新興国向け低価格車」が近い将来世界市場のボリュームゾーンとなります。必然、部品メーカーも低価格車向けの低価格そこそこ品質の部品生産がマストとなってきます。電気自動車用部品と低価格そこそこ品質部品の二つは、今後、部品メーカーの優劣を大きく変える要因です。日本の部品メーカーとそれを支える2次3次メーカーはこの大きな変化に対応して勝ち抜いていくものと信じています。




***以下はTATAのリリース要訳****
リリース本文は↓
http://www.tatamotors.com/our_world/press_releases.php?ID=569&action=Pull


タタのSANAD新工場操業開始、ナノの供給改善

タタモータースのサナード新工場開所式が6月2日に行われた。開所式にはRatan N. Tata会長、グジャラート州政府閣僚、ディーラー、ベンダー等の取引先が出席した。

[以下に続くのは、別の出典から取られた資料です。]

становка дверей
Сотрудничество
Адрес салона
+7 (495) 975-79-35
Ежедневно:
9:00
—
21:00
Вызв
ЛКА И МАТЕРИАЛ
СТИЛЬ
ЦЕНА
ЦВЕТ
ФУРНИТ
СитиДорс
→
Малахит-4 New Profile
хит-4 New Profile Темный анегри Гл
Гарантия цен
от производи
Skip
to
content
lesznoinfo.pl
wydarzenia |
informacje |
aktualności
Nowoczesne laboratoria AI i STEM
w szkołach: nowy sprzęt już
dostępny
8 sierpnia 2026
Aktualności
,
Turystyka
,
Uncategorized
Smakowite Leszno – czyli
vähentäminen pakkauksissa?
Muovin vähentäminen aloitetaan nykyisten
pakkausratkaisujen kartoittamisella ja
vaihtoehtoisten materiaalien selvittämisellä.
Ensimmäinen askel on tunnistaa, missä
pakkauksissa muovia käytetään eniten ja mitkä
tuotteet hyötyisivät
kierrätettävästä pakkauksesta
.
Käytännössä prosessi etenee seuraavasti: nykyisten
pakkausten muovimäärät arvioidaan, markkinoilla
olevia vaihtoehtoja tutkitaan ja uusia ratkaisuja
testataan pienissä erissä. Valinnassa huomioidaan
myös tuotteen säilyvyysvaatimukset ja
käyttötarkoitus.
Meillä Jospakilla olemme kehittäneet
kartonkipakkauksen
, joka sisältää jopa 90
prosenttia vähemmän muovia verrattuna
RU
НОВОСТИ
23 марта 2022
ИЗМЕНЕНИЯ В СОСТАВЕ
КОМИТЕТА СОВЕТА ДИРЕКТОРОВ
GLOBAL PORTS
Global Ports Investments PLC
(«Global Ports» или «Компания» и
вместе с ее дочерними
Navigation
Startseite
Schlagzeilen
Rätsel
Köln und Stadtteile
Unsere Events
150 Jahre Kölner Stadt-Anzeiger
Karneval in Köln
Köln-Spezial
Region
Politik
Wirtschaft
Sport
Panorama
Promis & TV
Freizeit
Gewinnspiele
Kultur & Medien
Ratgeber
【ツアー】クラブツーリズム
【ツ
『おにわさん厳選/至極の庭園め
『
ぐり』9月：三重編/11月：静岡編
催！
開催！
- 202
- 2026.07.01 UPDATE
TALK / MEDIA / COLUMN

このナノ用新工場の生産能力は年間25万台となる予定だが、新工場敷地をフルに活用すれば年間35万台まで生産能力を拡張することができる。新工場からの供給開始は6月末からで2009年からたまっていたバックオーダーを解消できる見込みである。

2008年11月に新工場建設を着手してから完成まで14カ月かかった。新工場の敷地面積は725エーカー、これに375エーカーのベンダー工場団地が隣接している。2008年11月の建設開始と同時にタタモータースは周辺環境改善にも着手し、20キロメートルの範囲内にある20の村の飲料水、衛生状態の改善、学校を整備した。


新工場従業員数は2,400人、ベンダーなどの間接従業員を含むと約1万人の雇用を創出している。